闻言,蔡琰那若凝脂般,白淅中透着淡淡红润,宛若朝霞映于白雪的俏脸上,挂上了一缕淡笑,眼角那形如珠泪的淡痣亦跟着微微上扬。

蔡琰轻启朱唇,轻声安慰道:“叔父无需过于担忧,以如今朝中局势,阿父应无生死之危,就怕……”

话说一半,却戛然而止。

蔡琰那翦水秋瞳中,亦忽流露出担忧之色。

“恩?”蔡谷不解。

他比蔡邕小了五岁,然亦五十有四,连日赶路,是身心俱疲。

此刻只觉脑子都是钝的,实在猜不出蔡琰话中之意。

但听蔡琰这般说,蔡谷心中亦不由跟着一紧。

他这侄女,虽年仅十八,却生而不凡。

不仅于音律、经学、书法上有着令人惊羡的绝顶天赋。

便是那朝堂之道,亦有己之独到见解,常是语出惊人,发人深省。

这些年,他那兄长,私下曾无数次与他感慨。

说自家这侄女,可惜非是男儿之身。

不然,他蔡氏定将再出一大儒。

“现下我大汉各州,割据之势已成,人心思变。

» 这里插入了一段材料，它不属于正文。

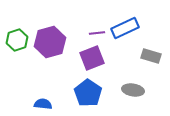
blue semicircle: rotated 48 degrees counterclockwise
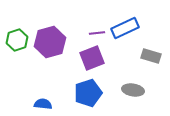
blue pentagon: rotated 20 degrees clockwise
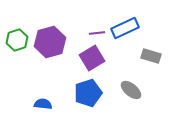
purple square: rotated 10 degrees counterclockwise
gray ellipse: moved 2 px left; rotated 30 degrees clockwise
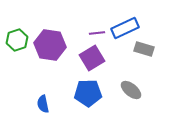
purple hexagon: moved 3 px down; rotated 24 degrees clockwise
gray rectangle: moved 7 px left, 7 px up
blue pentagon: rotated 16 degrees clockwise
blue semicircle: rotated 108 degrees counterclockwise
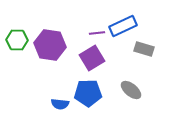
blue rectangle: moved 2 px left, 2 px up
green hexagon: rotated 20 degrees clockwise
blue semicircle: moved 17 px right; rotated 72 degrees counterclockwise
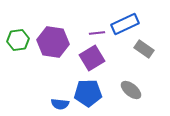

”蔡琰轻抚鬓发,“恐怕暗里,不知有多少人,希望阿父不明不白的死于诏狱之中。”

听得这话,蔡谷脸色登时大变,双目鼓瞪。

他似想到了些什么。

他虽未踏足仕途,却也知朝廷斗争之险恶,更见识过那些阴毒至极的朝堂权术。

自家那兄长,若不明不白的死于狱中。

届时,那王允必将人心尽丧。

到时,朝堂之上,不知又将掀起何等风浪来。

此间得益者何人,他心知肚明。

旋即,蔡谷猛地站起身来,来回踱步,神色焦急,喃喃道:“这该如何是好?如何是好?”

见蔡琰要说话,蔡谷忙抬手制止,“让叔父先想想我蔡氏有哪些门生故吏,现下正于朝中任职,必须要托其看顾着点阿兄,免得着了他人毒手。”

蔡琰那细长微扬的黛眉亦微蹙起来。

可她蔡氏乃清流之家,素来不结朋党。

如今朝中,真没多少能帮得上的门生故吏。

“诶,有了,叔父有了!”

忽地,蔡谷转过身来,目光灼灼看着蔡琰,问道:“琰儿,叔父记得,你与那吕布之子相识,对否?”

闻言,蔡琰俏脸一愣怔,两颊立时爬上了两朵红晕。

不知是想到了什么。

蔡琰低下了头。

摇曳火光映衬下,那张浑然天成,俏丽若三春之桃的俏脸上,竟流露出女儿家扭捏羞愤之态。

粉嫩得仿佛能掐出水来。

“叔父记错了,琰儿不认识什么吕琮。”蔡琰目光闪躲。

蔡谷眼睛眨了眨,一脸狐疑,道:“不对啊,叔父记得,前些年,你未出阁时,不是……”

“天色不早了,琰儿先回车里歇息了。”

蔡谷话都没说完,蔡琰便起身将其打断。

而后踩着莲步,摇着她那窈窕身姿,逃一般小跑离开。

“不对劲,不对劲!”蔡谷见了,脸上尤疑之色更盛。

忽地,蔡谷忽想到卫家将自己这侄女赶回来的其中一个借口。

再联想到适才蔡琰那忽流露出的女儿家羞恼之态,顿时呆住了。

“不会真是吧?”

“不会吧!”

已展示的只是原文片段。